Eulerian and Lagrangian Isopycnal Eddy Diffusivities in the Southern Ocean of an Eddying Model

Abstract

agrangian isopycnal diffusivities quantify the along-isopycnal mixing of any tracer with mean gradients along isopycnal surfaces. They are studied in the Southern Ocean of the 1/10° Parallel Ocean Program (POP) model using more than 50 000 float trajectories. Concurrent Eulerian isopycnal diffusivities are estimated directly from the eddy fluxes and mean tracer gradients. Consistency, spatial variation, and relation to mean jets are evaluated. The diffusivities are calculated in bins large enough to reduce contributions from the rotational components that do not lead to net tracer mixing. Because the mean jets are nonzonal and nonparallel, meridional dispersion includes standing eddies and is significantly different from cross-stream dispersion. With the subtraction of the local Eulerian mean, the full Lagrangian diffusivity tensor can be estimated. Along-stream diffusivities are about 6 times larger than cross-stream diffusivities.
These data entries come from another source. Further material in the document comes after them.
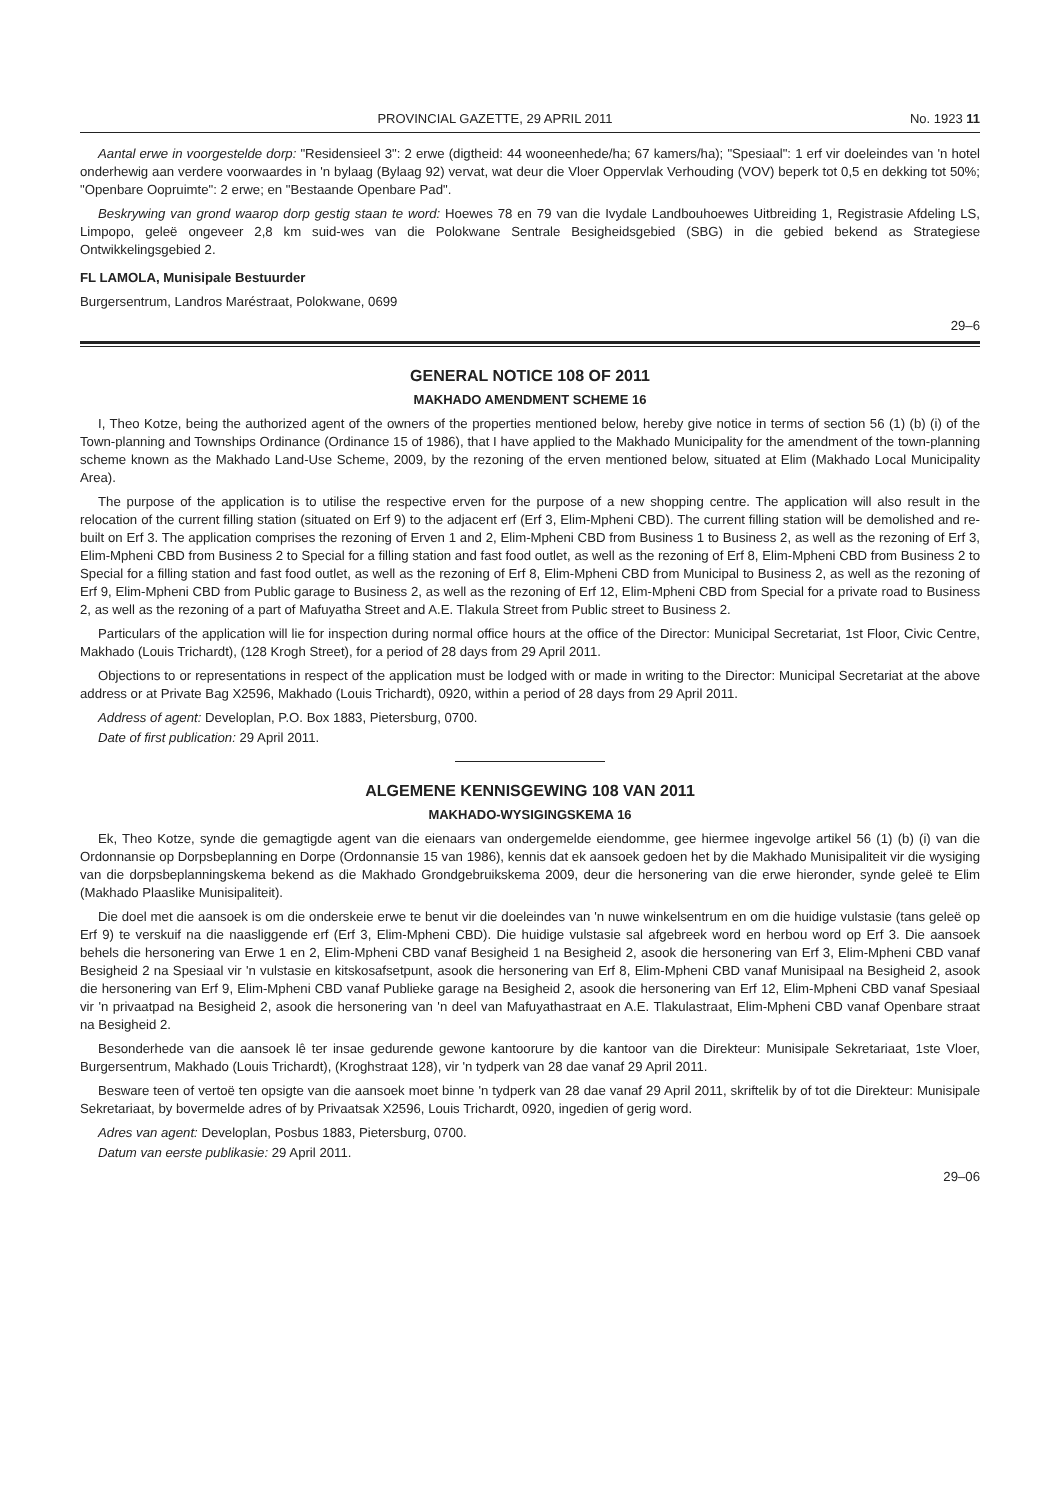PROVINCIAL GAZETTE, 29 APRIL 2011 No. 1923 11
Aantal erwe in voorgestelde dorp: "Residensieel 3": 2 erwe (digtheid: 44 wooneenhede/ha; 67 kamers/ha); "Spesiaal": 1 erf vir doeleindes van 'n hotel onderhewig aan verdere voorwaardes in 'n bylaag (Bylaag 92) vervat, wat deur die Vloer Oppervlak Verhouding (VOV) beperk tot 0,5 en dekking tot 50%; "Openbare Oopruimte": 2 erwe; en "Bestaande Openbare Pad".
Beskrywing van grond waarop dorp gestig staan te word: Hoewes 78 en 79 van die Ivydale Landbouhoewes Uitbreiding 1, Registrasie Afdeling LS, Limpopo, geleë ongeveer 2,8 km suid-wes van die Polokwane Sentrale Besigheidsgebied (SBG) in die gebied bekend as Strategiese Ontwikkelingsgebied 2.
FL LAMOLA, Munisipale Bestuurder
Burgersentrum, Landros Maréstraat, Polokwane, 0699
29–6
GENERAL NOTICE 108 OF 2011
MAKHADO AMENDMENT SCHEME 16
I, Theo Kotze, being the authorized agent of the owners of the properties mentioned below, hereby give notice in terms of section 56 (1) (b) (i) of the Town-planning and Townships Ordinance (Ordinance 15 of 1986), that I have applied to the Makhado Municipality for the amendment of the town-planning scheme known as the Makhado Land-Use Scheme, 2009, by the rezoning of the erven mentioned below, situated at Elim (Makhado Local Municipality Area).
The purpose of the application is to utilise the respective erven for the purpose of a new shopping centre. The application will also result in the relocation of the current filling station (situated on Erf 9) to the adjacent erf (Erf 3, Elim-Mpheni CBD). The current filling station will be demolished and re-built on Erf 3. The application comprises the rezoning of Erven 1 and 2, Elim-Mpheni CBD from Business 1 to Business 2, as well as the rezoning of Erf 3, Elim-Mpheni CBD from Business 2 to Special for a filling station and fast food outlet, as well as the rezoning of Erf 8, Elim-Mpheni CBD from Business 2 to Special for a filling station and fast food outlet, as well as the rezoning of Erf 8, Elim-Mpheni CBD from Municipal to Business 2, as well as the rezoning of Erf 9, Elim-Mpheni CBD from Public garage to Business 2, as well as the rezoning of Erf 12, Elim-Mpheni CBD from Special for a private road to Business 2, as well as the rezoning of a part of Mafuyatha Street and A.E. Tlakula Street from Public street to Business 2.
Particulars of the application will lie for inspection during normal office hours at the office of the Director: Municipal Secretariat, 1st Floor, Civic Centre, Makhado (Louis Trichardt), (128 Krogh Street), for a period of 28 days from 29 April 2011.
Objections to or representations in respect of the application must be lodged with or made in writing to the Director: Municipal Secretariat at the above address or at Private Bag X2596, Makhado (Louis Trichardt), 0920, within a period of 28 days from 29 April 2011.
Address of agent: Developlan, P.O. Box 1883, Pietersburg, 0700.
Date of first publication: 29 April 2011.
ALGEMENE KENNISGEWING 108 VAN 2011
MAKHADO-WYSIGINGSKEMA 16
Ek, Theo Kotze, synde die gemagtigde agent van die eienaars van ondergemelde eiendomme, gee hiermee ingevolge artikel 56 (1) (b) (i) van die Ordonnansie op Dorpsbeplanning en Dorpe (Ordonnansie 15 van 1986), kennis dat ek aansoek gedoen het by die Makhado Munisipaliteit vir die wysiging van die dorpsbeplanningskema bekend as die Makhado Grondgebruikskema 2009, deur die hersonering van die erwe hieronder, synde geleë te Elim (Makhado Plaaslike Munisipaliteit).
Die doel met die aansoek is om die onderskeie erwe te benut vir die doeleindes van 'n nuwe winkelsentrum en om die huidige vulstasie (tans geleë op Erf 9) te verskuif na die naasliggende erf (Erf 3, Elim-Mpheni CBD). Die huidige vulstasie sal afgebreek word en herbou word op Erf 3. Die aansoek behels die hersonering van Erwe 1 en 2, Elim-Mpheni CBD vanaf Besigheid 1 na Besigheid 2, asook die hersonering van Erf 3, Elim-Mpheni CBD vanaf Besigheid 2 na Spesiaal vir 'n vulstasie en kitskosafsetpunt, asook die hersonering van Erf 8, Elim-Mpheni CBD vanaf Munisipaal na Besigheid 2, asook die hersonering van Erf 9, Elim-Mpheni CBD vanaf Publieke garage na Besigheid 2, asook die hersonering van Erf 12, Elim-Mpheni CBD vanaf Spesiaal vir 'n privaatpad na Besigheid 2, asook die hersonering van 'n deel van Mafuyathastraat en A.E. Tlakulastraat, Elim-Mpheni CBD vanaf Openbare straat na Besigheid 2.
Besonderhede van die aansoek lê ter insae gedurende gewone kantoorure by die kantoor van die Direkteur: Munisipale Sekretariaat, 1ste Vloer, Burgersentrum, Makhado (Louis Trichardt), (Kroghstraat 128), vir 'n tydperk van 28 dae vanaf 29 April 2011.
Besware teen of vertoë ten opsigte van die aansoek moet binne 'n tydperk van 28 dae vanaf 29 April 2011, skriftelik by of tot die Direkteur: Munisipale Sekretariaat, by bovermelde adres of by Privaatsak X2596, Louis Trichardt, 0920, ingedien of gerig word.
Adres van agent: Developlan, Posbus 1883, Pietersburg, 0700.
Datum van eerste publikasie: 29 April 2011.
29–06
Along-streamline averages of Eulerian and Lagrangian isopycnal diffusivities are similar in that they are larger north of the Antarctic Circumpolar Current (ACC) and smaller in the ACC in the upper 500 m. Eulerian diffusivities are often twice as large as the Lagrangian diffusivities below 500 m. There is large longitudinal variability in the diffusivities and in their relation to the mean flow. In bins with one prominent jet, diffusivities are reduced at the surface in the jet and increased to the north and south of the jet. There is a local maximum at depths of 500?1000 m. In other bins where mean jets merge and diverge because of topography, there is no consistent relation of the diffusivities with the mean flow. Eulerian fluxes are upgradient in about 15% of the bins.